Friday, November 01, 2013

Rozovsky is a fictional character

An excerpt from John McFetridge's forthcoming novel, Black Rock, is up the Barnes & Noble and Amazon sites. One of the characters is an enterprising police photographer whose name I quite like.

I've been a McFetridge fan for years, even before he borrowed my name for a character.  Here's part of what I wrote about his most recent book. And here's a two-part interview I did with him in 2008.

© Peter Rozovsky 2013

Labels: , , , , ,

13 Comments:

Blogger Kelly Robinson said...

Is this a coincidence or by design?

November 01, 2013  
Blogger Peter Rozovsky said...

By design! The character is not based on me, but John did borrow the name, possibly bcause he (John) and I are the same age and grew up in the same city where the real-life events that form the background to the book took place. "Rozovsky" was part of John's own zeitgeist you might say.

November 01, 2013  
Blogger Peter Rozovsky said...

Kelly: Here is some of what I wrote about John’s most recent book. I would be a fan, on other words, no matter what he called his characters.

November 01, 2013  
Blogger seana graham said...

That's a high compliment, Peter.

November 02, 2013  
Blogger Peter Rozovsky said...

I am chuffed, Seana. I no longer have to simmer in jealousy and humiliation when I visit my friend whose name and those of his family made it into test questions in an SAT preparation book his wife's friend wrote.

November 02, 2013  
Blogger seana graham said...

It is much, MUCH better to be in a McFetridge book than an SAT guide.

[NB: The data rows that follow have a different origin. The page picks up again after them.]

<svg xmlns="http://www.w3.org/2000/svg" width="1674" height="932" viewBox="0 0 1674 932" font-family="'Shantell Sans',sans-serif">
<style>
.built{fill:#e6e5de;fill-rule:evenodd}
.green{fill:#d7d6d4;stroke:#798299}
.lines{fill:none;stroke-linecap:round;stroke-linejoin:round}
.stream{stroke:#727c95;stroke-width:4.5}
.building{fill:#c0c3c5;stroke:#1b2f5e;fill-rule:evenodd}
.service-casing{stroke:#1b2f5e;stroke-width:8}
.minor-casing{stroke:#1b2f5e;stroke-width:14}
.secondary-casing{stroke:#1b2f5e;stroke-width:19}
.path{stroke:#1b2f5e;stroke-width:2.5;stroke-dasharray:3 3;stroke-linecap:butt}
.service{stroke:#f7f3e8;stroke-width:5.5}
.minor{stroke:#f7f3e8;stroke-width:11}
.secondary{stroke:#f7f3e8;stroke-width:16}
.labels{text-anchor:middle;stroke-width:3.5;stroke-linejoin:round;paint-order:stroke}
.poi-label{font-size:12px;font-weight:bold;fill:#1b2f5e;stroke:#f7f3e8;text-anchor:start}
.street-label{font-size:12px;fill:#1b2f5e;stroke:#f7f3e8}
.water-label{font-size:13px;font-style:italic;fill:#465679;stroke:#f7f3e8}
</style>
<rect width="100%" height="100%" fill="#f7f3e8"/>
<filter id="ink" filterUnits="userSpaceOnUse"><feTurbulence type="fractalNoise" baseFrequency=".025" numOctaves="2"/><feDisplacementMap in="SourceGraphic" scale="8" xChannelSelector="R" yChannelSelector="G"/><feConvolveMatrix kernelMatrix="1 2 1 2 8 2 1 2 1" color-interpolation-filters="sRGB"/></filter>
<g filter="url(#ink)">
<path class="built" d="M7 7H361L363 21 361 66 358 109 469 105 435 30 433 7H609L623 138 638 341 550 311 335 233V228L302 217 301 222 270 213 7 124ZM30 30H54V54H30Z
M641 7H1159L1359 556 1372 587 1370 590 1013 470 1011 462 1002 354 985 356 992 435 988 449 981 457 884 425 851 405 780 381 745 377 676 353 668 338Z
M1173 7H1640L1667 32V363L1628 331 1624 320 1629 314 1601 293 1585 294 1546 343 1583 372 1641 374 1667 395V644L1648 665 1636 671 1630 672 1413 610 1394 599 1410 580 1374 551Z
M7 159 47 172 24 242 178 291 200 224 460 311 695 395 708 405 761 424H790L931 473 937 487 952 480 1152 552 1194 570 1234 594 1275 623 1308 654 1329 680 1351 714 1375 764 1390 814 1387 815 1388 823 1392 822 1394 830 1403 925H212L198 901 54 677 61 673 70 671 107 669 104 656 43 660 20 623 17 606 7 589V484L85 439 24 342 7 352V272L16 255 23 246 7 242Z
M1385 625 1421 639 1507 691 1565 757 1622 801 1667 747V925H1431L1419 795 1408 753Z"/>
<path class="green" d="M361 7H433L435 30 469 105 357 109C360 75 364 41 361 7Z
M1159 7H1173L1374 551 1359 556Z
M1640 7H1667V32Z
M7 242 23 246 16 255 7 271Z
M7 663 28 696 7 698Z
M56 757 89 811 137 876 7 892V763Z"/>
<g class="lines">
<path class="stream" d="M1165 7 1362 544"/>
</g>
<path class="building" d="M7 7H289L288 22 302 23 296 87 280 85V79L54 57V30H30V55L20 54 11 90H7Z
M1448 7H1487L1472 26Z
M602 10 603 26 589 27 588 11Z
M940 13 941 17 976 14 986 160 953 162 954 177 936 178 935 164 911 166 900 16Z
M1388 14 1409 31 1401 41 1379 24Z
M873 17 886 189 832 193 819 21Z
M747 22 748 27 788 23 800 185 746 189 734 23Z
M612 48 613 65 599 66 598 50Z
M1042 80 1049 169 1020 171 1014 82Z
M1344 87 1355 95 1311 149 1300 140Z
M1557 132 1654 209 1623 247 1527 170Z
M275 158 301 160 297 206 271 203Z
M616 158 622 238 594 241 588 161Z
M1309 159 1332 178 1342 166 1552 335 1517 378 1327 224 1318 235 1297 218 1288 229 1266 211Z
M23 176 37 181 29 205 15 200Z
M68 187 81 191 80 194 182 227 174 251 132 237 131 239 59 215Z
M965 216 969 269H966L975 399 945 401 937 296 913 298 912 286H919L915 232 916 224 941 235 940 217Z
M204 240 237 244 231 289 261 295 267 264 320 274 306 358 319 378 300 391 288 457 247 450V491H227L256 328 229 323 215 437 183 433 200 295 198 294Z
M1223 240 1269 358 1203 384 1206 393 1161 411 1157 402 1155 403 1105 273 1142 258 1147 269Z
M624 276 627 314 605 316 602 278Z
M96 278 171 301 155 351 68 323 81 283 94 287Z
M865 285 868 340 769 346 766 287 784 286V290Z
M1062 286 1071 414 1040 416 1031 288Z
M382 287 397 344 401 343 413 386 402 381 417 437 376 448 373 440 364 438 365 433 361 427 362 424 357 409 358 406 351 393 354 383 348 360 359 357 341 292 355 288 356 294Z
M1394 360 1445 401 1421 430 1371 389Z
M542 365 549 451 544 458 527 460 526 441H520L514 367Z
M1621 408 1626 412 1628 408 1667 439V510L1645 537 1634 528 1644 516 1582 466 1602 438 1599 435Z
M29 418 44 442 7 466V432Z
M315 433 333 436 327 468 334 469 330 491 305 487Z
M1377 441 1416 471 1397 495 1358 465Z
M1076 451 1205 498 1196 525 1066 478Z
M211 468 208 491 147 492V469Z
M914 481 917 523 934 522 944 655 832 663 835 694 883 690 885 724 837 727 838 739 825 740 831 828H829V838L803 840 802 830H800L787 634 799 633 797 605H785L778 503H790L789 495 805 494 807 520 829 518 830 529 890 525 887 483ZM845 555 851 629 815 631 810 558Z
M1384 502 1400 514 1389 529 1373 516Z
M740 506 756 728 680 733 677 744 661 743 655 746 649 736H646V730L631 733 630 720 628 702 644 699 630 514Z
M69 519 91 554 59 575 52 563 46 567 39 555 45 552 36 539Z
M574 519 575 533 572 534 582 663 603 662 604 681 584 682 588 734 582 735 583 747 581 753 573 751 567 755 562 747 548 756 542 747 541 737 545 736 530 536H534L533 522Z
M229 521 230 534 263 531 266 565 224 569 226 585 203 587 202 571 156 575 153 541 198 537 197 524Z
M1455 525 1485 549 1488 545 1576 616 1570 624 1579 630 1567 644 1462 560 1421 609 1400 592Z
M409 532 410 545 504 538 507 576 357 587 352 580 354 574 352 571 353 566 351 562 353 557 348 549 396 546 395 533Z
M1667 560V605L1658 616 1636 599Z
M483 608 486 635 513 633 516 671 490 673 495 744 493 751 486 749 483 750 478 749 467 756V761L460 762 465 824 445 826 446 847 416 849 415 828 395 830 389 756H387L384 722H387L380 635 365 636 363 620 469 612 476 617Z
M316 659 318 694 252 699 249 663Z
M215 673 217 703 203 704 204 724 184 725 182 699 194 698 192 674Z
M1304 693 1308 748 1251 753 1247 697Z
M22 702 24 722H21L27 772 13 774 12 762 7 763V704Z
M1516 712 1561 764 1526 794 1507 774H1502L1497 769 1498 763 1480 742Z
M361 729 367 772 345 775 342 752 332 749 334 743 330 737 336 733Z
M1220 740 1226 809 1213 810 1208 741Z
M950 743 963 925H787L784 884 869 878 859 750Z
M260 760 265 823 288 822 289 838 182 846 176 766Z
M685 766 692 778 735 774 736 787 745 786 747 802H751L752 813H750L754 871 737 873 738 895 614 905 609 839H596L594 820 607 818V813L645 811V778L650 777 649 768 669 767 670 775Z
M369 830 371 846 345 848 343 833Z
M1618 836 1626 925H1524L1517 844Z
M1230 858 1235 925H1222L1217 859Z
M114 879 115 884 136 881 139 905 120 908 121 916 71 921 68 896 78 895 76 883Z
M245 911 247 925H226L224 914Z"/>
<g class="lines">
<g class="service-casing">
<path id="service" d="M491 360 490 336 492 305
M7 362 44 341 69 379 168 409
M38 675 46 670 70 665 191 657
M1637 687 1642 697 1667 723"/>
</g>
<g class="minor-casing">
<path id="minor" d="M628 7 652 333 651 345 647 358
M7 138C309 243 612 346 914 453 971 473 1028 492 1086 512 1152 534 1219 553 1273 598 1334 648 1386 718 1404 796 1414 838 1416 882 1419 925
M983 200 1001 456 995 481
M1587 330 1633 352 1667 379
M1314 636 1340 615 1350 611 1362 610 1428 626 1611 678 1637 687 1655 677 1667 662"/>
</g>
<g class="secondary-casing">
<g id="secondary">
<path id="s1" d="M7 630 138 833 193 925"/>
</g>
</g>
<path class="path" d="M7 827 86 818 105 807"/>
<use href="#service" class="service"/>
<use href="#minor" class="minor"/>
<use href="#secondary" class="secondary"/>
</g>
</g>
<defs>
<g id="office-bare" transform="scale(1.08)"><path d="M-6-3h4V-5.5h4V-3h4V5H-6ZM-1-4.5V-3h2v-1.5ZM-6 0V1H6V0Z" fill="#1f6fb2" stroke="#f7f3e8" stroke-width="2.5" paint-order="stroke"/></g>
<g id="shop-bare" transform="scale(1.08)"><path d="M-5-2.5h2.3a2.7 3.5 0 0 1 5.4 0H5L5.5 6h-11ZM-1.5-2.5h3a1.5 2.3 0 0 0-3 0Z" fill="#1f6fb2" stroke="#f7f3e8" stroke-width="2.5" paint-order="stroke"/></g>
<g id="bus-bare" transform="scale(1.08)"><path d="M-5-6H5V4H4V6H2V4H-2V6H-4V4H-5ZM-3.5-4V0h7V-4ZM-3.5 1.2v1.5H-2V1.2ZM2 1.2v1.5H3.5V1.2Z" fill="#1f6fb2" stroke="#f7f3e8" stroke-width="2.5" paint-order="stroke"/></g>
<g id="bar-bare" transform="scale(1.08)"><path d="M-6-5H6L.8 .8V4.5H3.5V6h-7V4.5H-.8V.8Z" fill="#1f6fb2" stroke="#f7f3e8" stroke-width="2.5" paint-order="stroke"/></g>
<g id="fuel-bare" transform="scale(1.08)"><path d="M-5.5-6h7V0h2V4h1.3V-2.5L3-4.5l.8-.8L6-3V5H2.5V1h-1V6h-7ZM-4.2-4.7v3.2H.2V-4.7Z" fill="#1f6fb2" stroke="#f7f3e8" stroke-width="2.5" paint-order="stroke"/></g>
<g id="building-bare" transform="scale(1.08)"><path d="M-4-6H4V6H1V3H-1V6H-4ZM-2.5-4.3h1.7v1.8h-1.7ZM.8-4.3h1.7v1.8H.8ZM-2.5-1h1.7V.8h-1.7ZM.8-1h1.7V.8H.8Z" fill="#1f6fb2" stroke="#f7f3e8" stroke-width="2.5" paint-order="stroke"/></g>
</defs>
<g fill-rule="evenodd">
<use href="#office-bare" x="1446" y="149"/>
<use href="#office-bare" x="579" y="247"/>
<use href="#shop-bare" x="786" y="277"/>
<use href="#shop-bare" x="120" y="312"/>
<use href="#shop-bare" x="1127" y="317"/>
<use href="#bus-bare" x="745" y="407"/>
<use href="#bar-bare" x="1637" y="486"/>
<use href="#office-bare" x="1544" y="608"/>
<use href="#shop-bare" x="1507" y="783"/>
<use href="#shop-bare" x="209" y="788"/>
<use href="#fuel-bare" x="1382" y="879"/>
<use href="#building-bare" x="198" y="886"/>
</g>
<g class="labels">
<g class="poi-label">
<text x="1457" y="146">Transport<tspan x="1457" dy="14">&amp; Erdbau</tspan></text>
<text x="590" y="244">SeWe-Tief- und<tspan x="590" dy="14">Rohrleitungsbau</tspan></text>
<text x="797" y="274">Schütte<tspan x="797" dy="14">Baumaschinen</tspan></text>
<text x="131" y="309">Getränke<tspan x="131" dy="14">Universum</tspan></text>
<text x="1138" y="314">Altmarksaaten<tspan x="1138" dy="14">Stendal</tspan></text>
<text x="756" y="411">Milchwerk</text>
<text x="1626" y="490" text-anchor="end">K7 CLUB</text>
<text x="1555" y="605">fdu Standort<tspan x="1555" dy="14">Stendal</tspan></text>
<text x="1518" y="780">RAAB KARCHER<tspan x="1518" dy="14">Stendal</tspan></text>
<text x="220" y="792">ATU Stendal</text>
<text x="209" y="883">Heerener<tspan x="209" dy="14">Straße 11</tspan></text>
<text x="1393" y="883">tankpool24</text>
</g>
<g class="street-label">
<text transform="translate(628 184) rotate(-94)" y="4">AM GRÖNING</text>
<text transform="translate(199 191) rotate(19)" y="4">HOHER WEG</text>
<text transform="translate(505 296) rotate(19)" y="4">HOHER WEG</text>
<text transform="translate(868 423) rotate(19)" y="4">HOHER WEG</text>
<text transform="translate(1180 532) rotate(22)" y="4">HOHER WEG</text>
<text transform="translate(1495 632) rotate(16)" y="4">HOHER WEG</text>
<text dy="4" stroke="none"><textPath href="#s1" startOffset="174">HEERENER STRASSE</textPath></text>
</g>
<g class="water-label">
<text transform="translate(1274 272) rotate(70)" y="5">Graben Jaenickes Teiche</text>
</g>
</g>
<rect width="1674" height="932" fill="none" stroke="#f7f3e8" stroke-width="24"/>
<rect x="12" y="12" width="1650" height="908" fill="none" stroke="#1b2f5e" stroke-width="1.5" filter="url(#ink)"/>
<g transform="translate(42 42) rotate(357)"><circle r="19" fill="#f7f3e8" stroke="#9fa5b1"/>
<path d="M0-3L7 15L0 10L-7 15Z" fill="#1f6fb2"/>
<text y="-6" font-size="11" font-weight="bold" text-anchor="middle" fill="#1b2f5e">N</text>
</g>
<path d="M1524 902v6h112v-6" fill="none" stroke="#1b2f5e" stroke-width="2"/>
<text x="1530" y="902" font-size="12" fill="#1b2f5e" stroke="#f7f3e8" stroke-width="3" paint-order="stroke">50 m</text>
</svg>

I am really looking forward to the Montreal setting of Black Rock. Too bad it looks like I'll have to wait till mid 2014. But as I still have Tumblin' Dice ahead of me, I guess I can't complain too much.

November 02, 2013  
Blogger Peter Rozovsky said...

Seana, you have nothing to complain about. I think Tumblin' Dice is McFetridge's best. Thinking about Black Rock, I can see why he and Adrian McKinty seem to have such a temperamental affinity, especially as regards the Sean Duffy books. Those stories of life lived amid a kind of war are awfully seductive. And there's now sense in either author's work that the personal is mere background to the political or vice versa. I would love to discuss this with the two of them on a Bouchercon panel some year.

And that makes those two authors, in turn, at least distant temperamental cousins to John Lawton.

November 02, 2013  
Blogger seana graham said...

Well, that would bump Lawton up the list, if he wasn't bumped up there already.

November 02, 2013  
Blogger Peter Rozovsky said...

Lawton is one of the best. You know that familiar complaint of some crime writers that there are no genres, I write novels that happen to have crime in them, etc. John Lawton is one of the few authors who can with some justice make such claims.

November 02, 2013  
Blogger Todd Mason said...

You are familiar with the term "Tuckerized"? Wilson Tucker, writer for cash primarily of crime fiction and sf, would often introduce friends' names and variations of same into his fiction. I've still been too bashful to come out and ask one major writer if she Tuckerized me, giving a major female character the slightly odd first name of Mason. Perhaps I simply wish to think it possible, and certainly don't wish to discomfort her in any way if telling me No would be awkward.

November 03, 2013  
Blogger Peter Rozovsky said...

Todd, you could try a lighthearted approach the next time you meet that author: "I like the book, (fill in name here). Of course, I am predisposed to like a book with a character called Mason." That greatly reduces the possibility of awkwardness, I'd say.

Yes, I had heard of Tuckerization. A popular free online source of unverified information dates one of the earliest instances of Tuckerization to 1935, but doubles the practice went on earlier--for minor characters in the Epic of Gilgamesh, perhaps?

November 03, 2013  
Blogger Tales from the Birch Wood. said...

Many congratulations, Peter.

It sound like a competent name.

November 04, 2013  
Blogger Peter Rozovsky said...

Thanks. I've read the book, and I'd like the character even if he had a different name. He's more enterprising than I am, that's for sure.